## Exercise input:
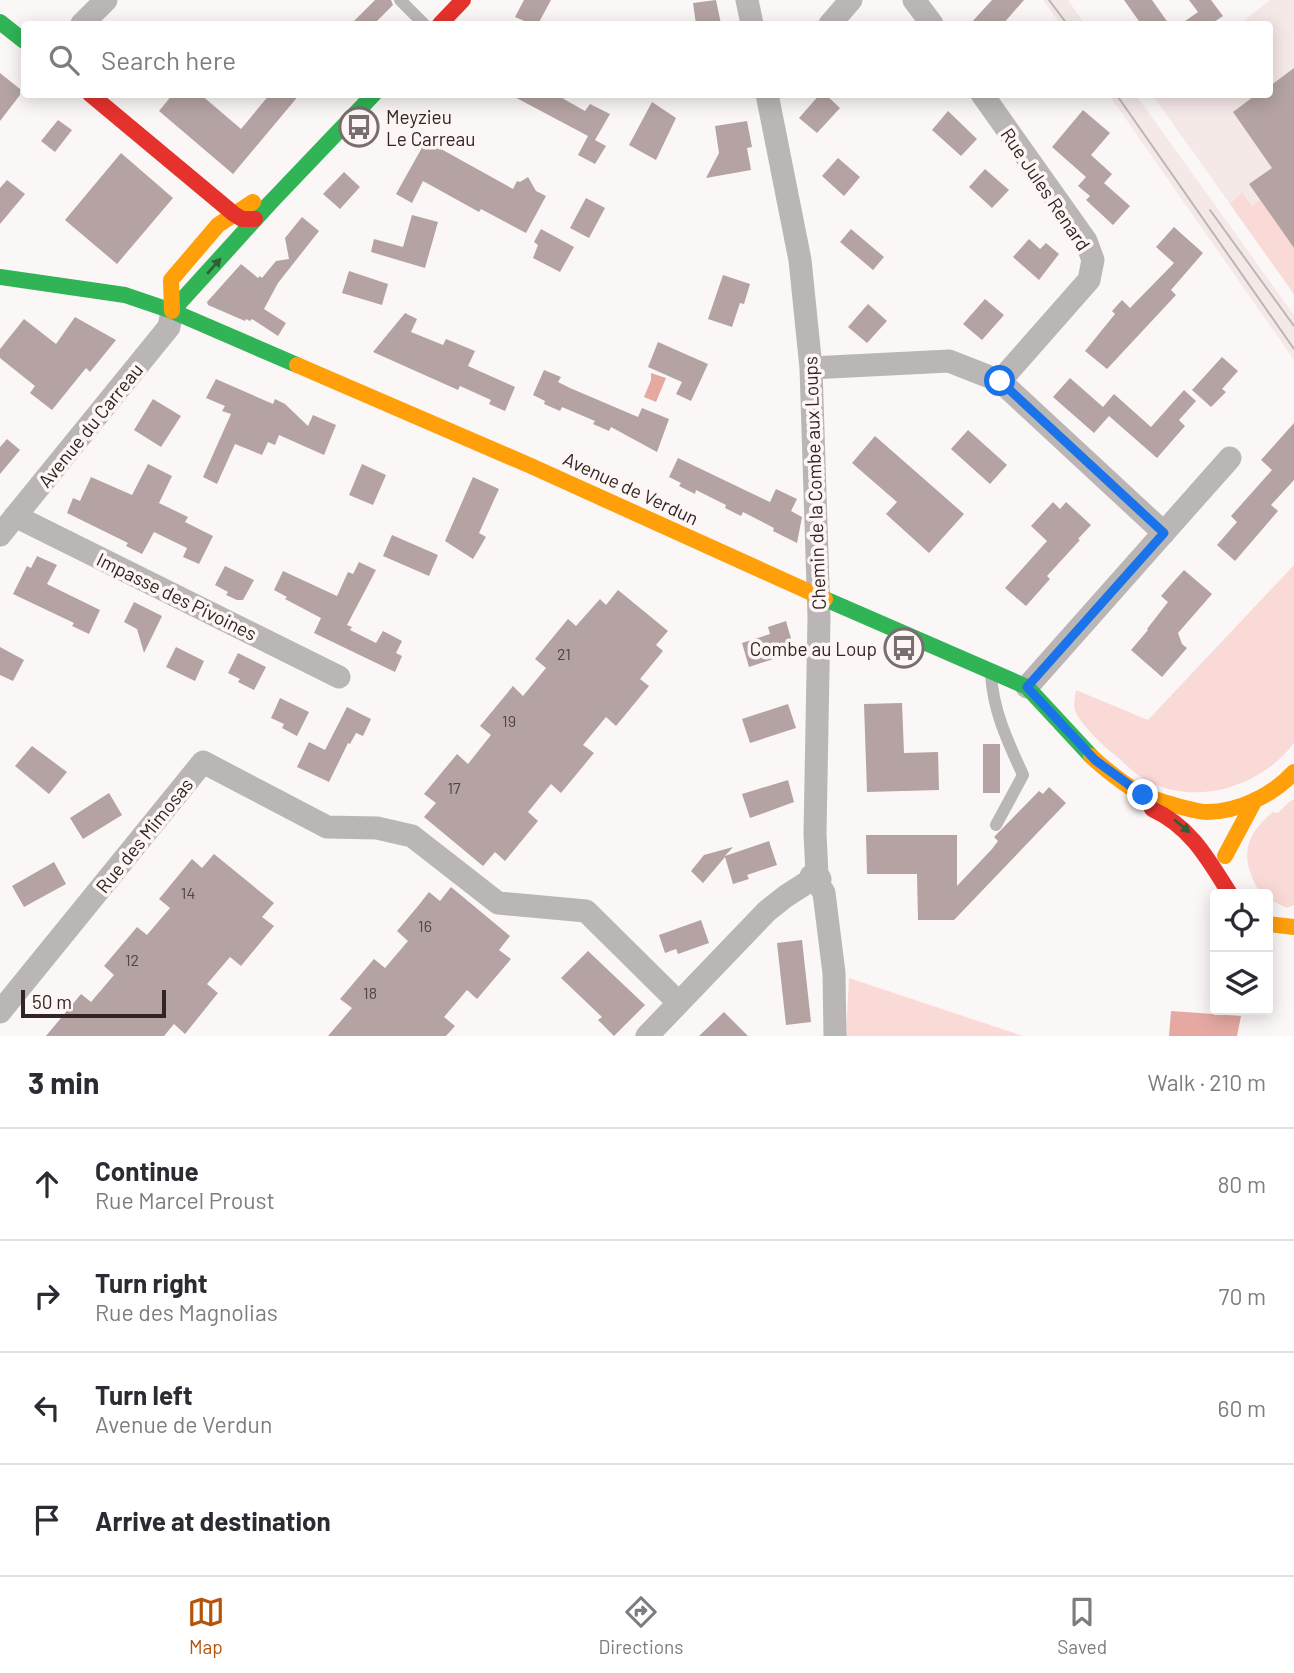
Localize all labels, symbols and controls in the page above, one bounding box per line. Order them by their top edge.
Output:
search box [21,21,1273,98]
icon: search [45,41,83,79]
text: Search here [101,44,236,75]
place label: Meyzieu Le Carreau [386,105,476,150]
bus stop icon: Meyzieu Le Carreau [338,106,380,148]
street label: Rue Jules Renard [996,123,1096,255]
one-way arrow [206,257,222,275]
street label: Chemin de la Combe aux Loups [798,356,830,610]
street label: Avenue du Carreau [33,358,147,492]
route start [984,365,1015,396]
street label: Avenue de Verdun [560,447,702,529]
street label: Impasse des Pivoines [93,547,261,645]
bus stop icon: Combe au Loup [883,627,925,669]
place label: Combe au Loup [750,637,877,660]
house number: 21 [557,644,571,663]
house number: 19 [502,711,516,730]
street label: Rue des Mimosas [91,773,197,897]
house number: 17 [447,778,461,797]
route end [1127,779,1158,810]
one-way arrow [1173,818,1191,834]
house number: 14 [181,883,195,902]
map controls [1210,889,1273,1015]
button: locate [1210,889,1273,952]
house number: 16 [418,916,432,935]
house number: 12 [125,950,139,969]
button: layers [1210,952,1273,1015]
house number: 18 [363,983,377,1002]
scale bar [21,987,166,1019]
text: 50 m [32,990,72,1013]
text: 3 min [28,1064,99,1100]
text: Walk · 210 m [1148,1068,1266,1096]
text: Continue [95,1155,199,1186]
icon: ahead [28,1165,66,1203]
text: 80 m [1217,1170,1266,1198]
text: Rue Marcel Proust [95,1186,275,1214]
text: Turn right [95,1267,208,1298]
icon: right [28,1277,66,1315]
text: 70 m [1219,1282,1266,1310]
text: Rue des Magnolias [95,1298,278,1326]
text: Turn left [95,1379,193,1410]
icon: left [28,1389,66,1427]
text: 60 m [1218,1394,1266,1422]
text: Avenue de Verdun [95,1410,272,1438]
icon: arrive [28,1501,66,1539]
text: Arrive at destination [95,1505,331,1536]
tab: Map [187,1593,225,1658]
tab: Directions [599,1593,684,1658]
tab: Saved [1057,1593,1107,1658]

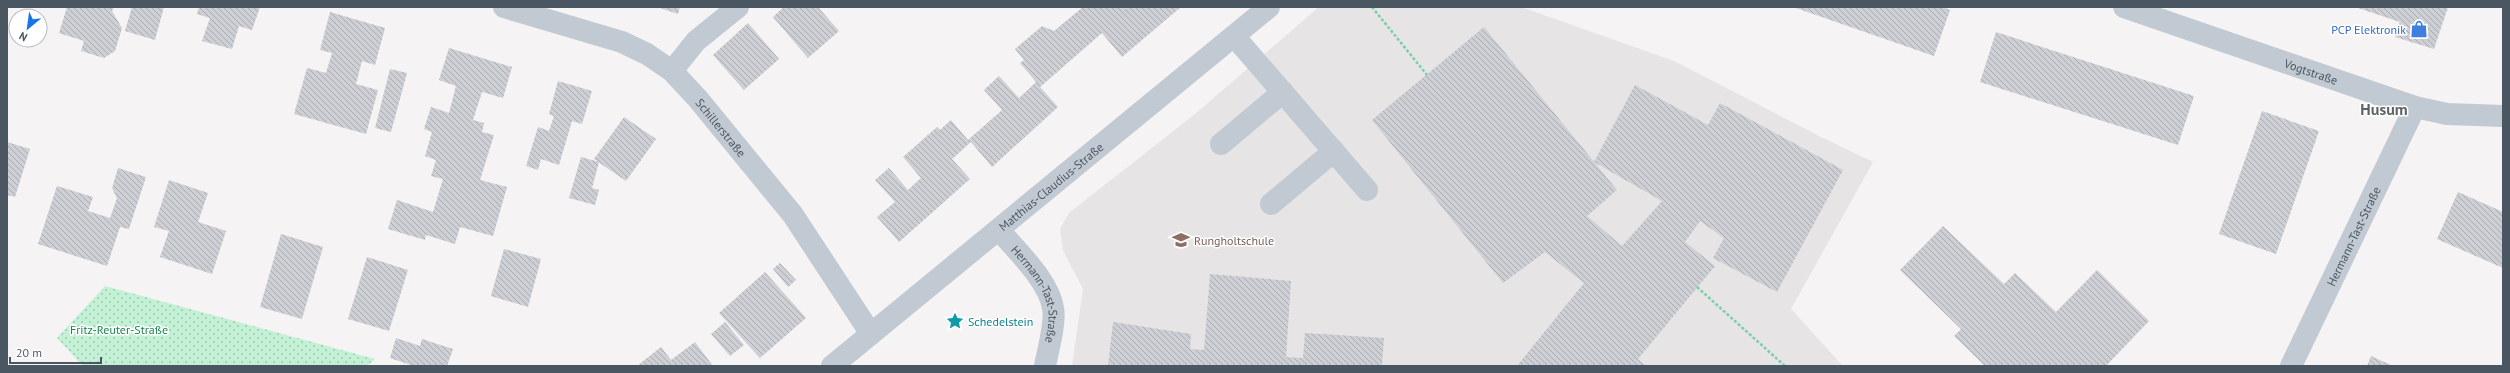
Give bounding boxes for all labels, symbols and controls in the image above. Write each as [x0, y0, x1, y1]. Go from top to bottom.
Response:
north arrow [8, 8, 48, 48]
shop icon: PCP Elektronik [2409, 19, 2429, 39]
place label: PCP Elektronik [2331, 22, 2406, 37]
text: N [17, 29, 30, 45]
street label: Vogtstraße [2282, 55, 2340, 87]
street label: Schillerstraße [693, 95, 750, 160]
district label: Husum [2360, 99, 2408, 119]
street label: Matthias-Claudius-Straße [995, 139, 1106, 234]
street label: Hermann-Tast-Straße [2323, 184, 2383, 288]
school or university icon: Rungholtschule [1171, 230, 1191, 250]
place label: Rungholtschule [1194, 233, 1274, 248]
street label: Hermann-Tast-Straße [1008, 242, 1061, 345]
place icon: Schedelstein [945, 311, 965, 331]
place label: Schedelstein [968, 314, 1033, 329]
park label: Fritz-Reuter-Straße [70, 322, 168, 337]
scale bar [10, 339, 101, 365]
text: 20 m [16, 345, 42, 360]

## What the task asks:
The entries are to be written out again exactly, though without any images.

## Task response:
Localize all labels, symbols and controls in the page above, one bounding box per line. Order them by their top edge.
Output:
search box [21,21,1273,98]
icon: search [45,41,83,79]
text: Search here [101,44,236,75]
place label: Meyzieu Le Carreau [386,105,476,150]
bus stop icon: Meyzieu Le Carreau [338,106,380,148]
street label: Rue Jules Renard [996,123,1096,255]
one-way arrow [206,257,222,275]
street label: Chemin de la Combe aux Loups [798,356,830,610]
street label: Avenue du Carreau [33,358,147,492]
route start [984,365,1015,396]
street label: Avenue de Verdun [560,447,702,529]
street label: Impasse des Pivoines [93,547,261,645]
bus stop icon: Combe au Loup [883,627,925,669]
place label: Combe au Loup [750,637,877,660]
house number: 21 [557,644,571,663]
house number: 19 [502,711,516,730]
street label: Rue des Mimosas [91,773,197,897]
house number: 17 [447,778,461,797]
route end [1127,779,1158,810]
one-way arrow [1173,818,1191,834]
house number: 14 [181,883,195,902]
map controls [1210,889,1273,1015]
button: locate [1210,889,1273,952]
house number: 16 [418,916,432,935]
house number: 12 [125,950,139,969]
button: layers [1210,952,1273,1015]
house number: 18 [363,983,377,1002]
scale bar [21,987,166,1019]
text: 50 m [32,990,72,1013]
text: 3 min [28,1064,99,1100]
text: Walk · 210 m [1148,1068,1266,1096]
text: Continue [95,1155,199,1186]
icon: ahead [28,1165,66,1203]
text: 80 m [1217,1170,1266,1198]
text: Rue Marcel Proust [95,1186,275,1214]
text: Turn right [95,1267,208,1298]
icon: right [28,1277,66,1315]
text: 70 m [1219,1282,1266,1310]
text: Rue des Magnolias [95,1298,278,1326]
text: Turn left [95,1379,193,1410]
icon: left [28,1389,66,1427]
text: 60 m [1218,1394,1266,1422]
text: Avenue de Verdun [95,1410,272,1438]
icon: arrive [28,1501,66,1539]
text: Arrive at destination [95,1505,331,1536]
tab: Map [187,1593,225,1658]
tab: Directions [599,1593,684,1658]
tab: Saved [1057,1593,1107,1658]

Give bounding boxes for all labels, symbols and controls in the image above. Write each as [x0, y0, x1, y1]. Go from top to bottom.
Response:
north arrow [8, 8, 48, 48]
shop icon: PCP Elektronik [2409, 19, 2429, 39]
place label: PCP Elektronik [2331, 22, 2406, 37]
text: N [17, 29, 30, 45]
street label: Vogtstraße [2282, 55, 2340, 87]
street label: Schillerstraße [693, 95, 750, 160]
district label: Husum [2360, 99, 2408, 119]
street label: Matthias-Claudius-Straße [995, 139, 1106, 234]
street label: Hermann-Tast-Straße [2323, 184, 2383, 288]
school or university icon: Rungholtschule [1171, 230, 1191, 250]
place label: Rungholtschule [1194, 233, 1274, 248]
street label: Hermann-Tast-Straße [1008, 242, 1061, 345]
place icon: Schedelstein [945, 311, 965, 331]
place label: Schedelstein [968, 314, 1033, 329]
park label: Fritz-Reuter-Straße [70, 322, 168, 337]
scale bar [10, 339, 101, 365]
text: 20 m [16, 345, 42, 360]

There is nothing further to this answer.